[BEGIN]

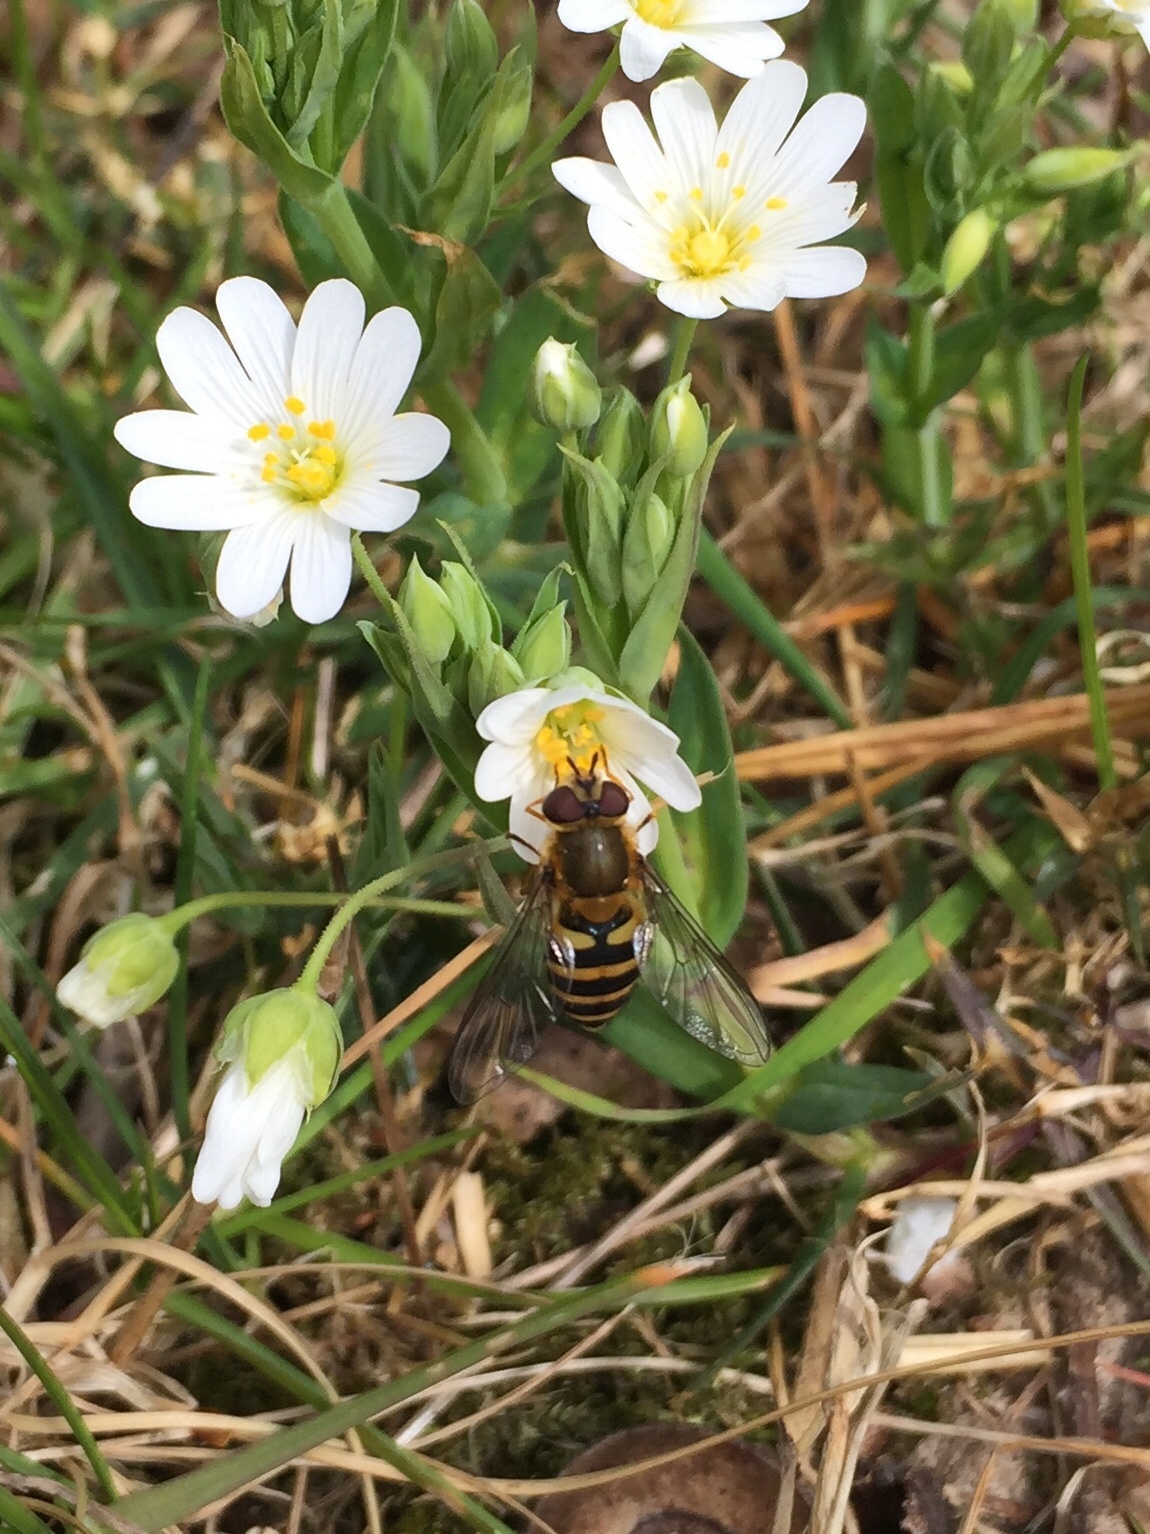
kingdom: Animalia
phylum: Arthropoda
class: Insecta
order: Diptera
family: Syrphidae
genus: Syrphus
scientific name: Syrphus
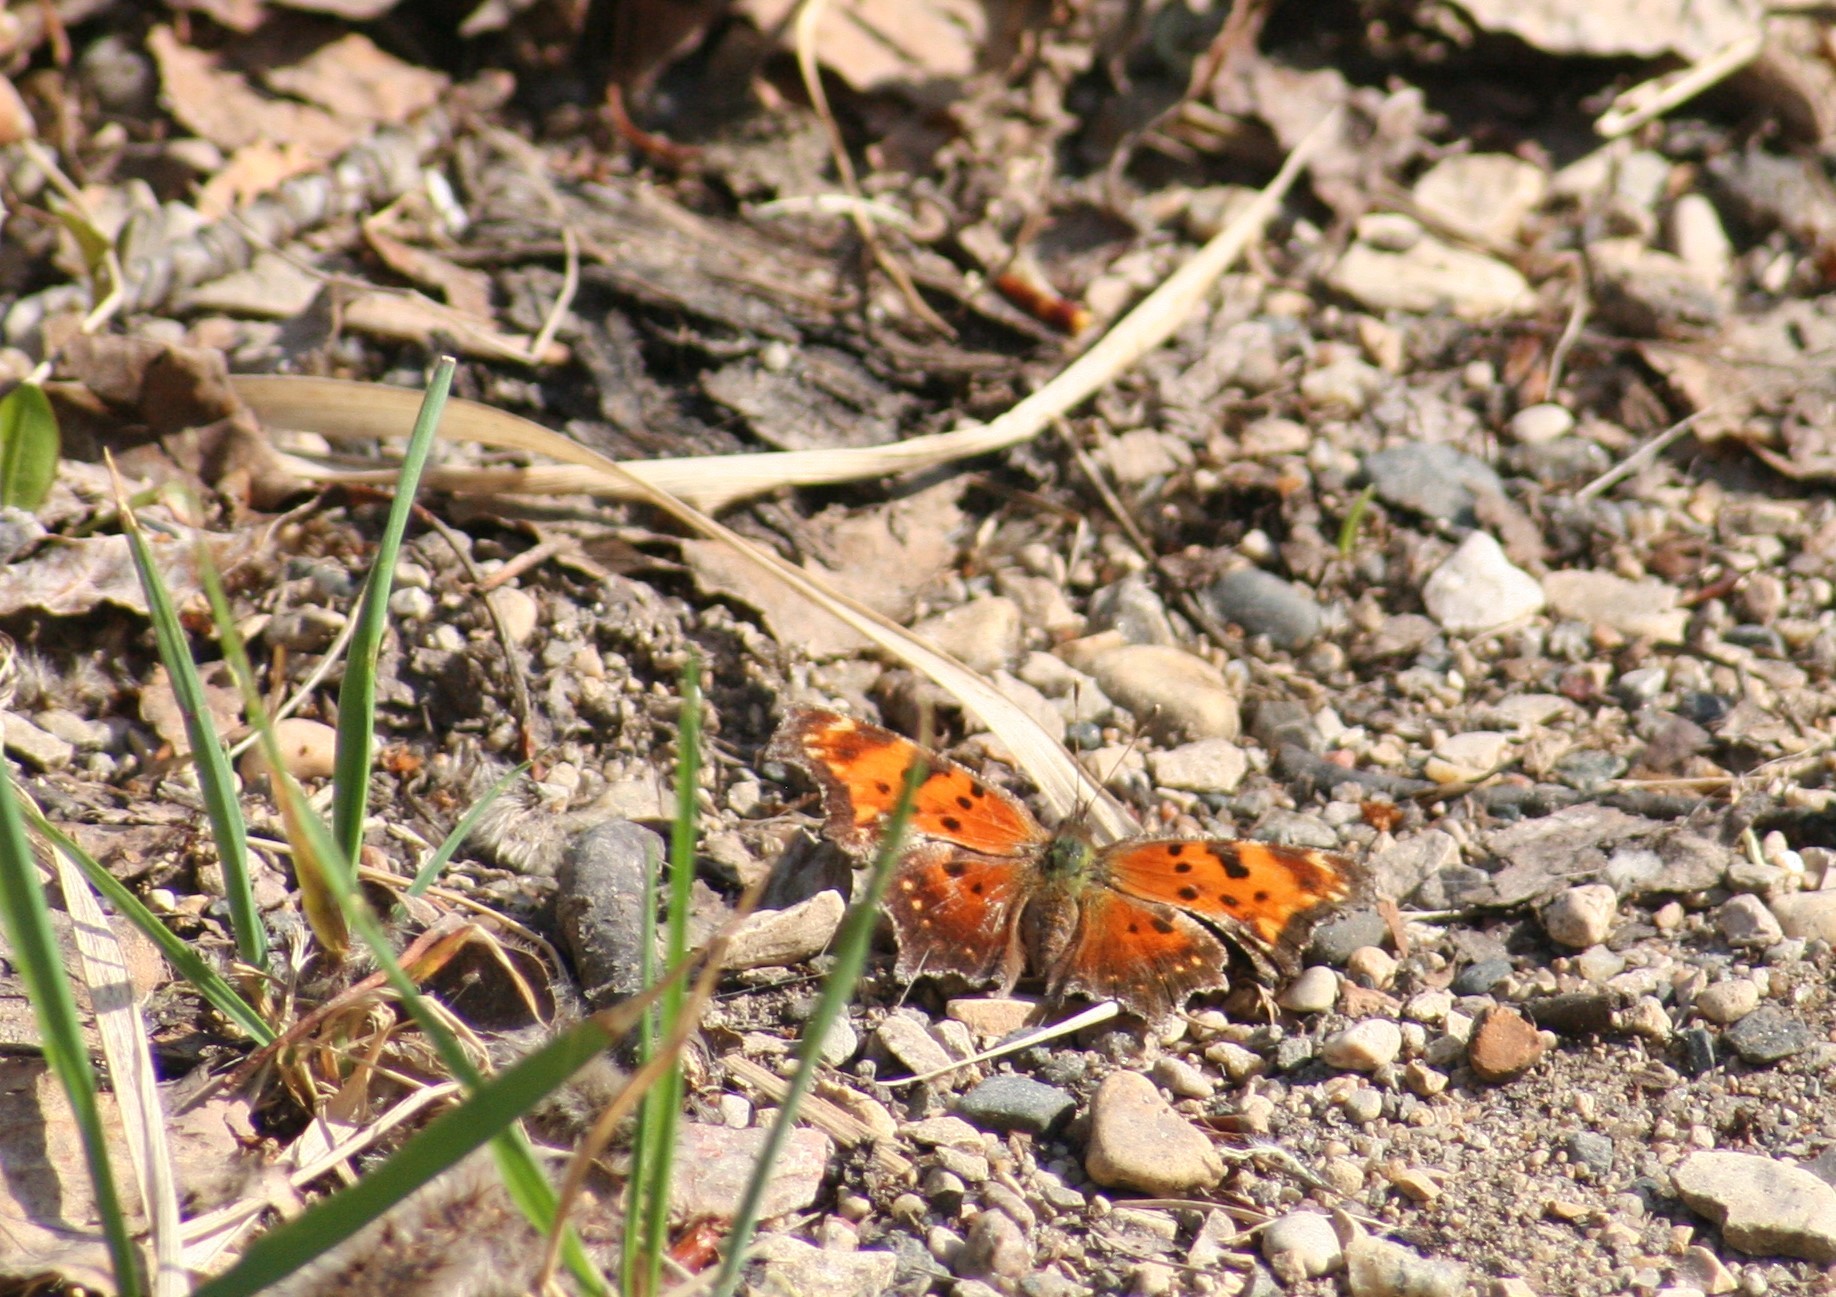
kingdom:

[END]

**TASK TO CARRY OUT**
Copy the text lines of every item above word for word, and leave the images out.

**RESULT OF THIS EXERCISE**
kingdom: Animalia
phylum: Arthropoda
class: Insecta
order: Diptera
family: Syrphidae
genus: Syrphus
scientific name: Syrphus
kingdom:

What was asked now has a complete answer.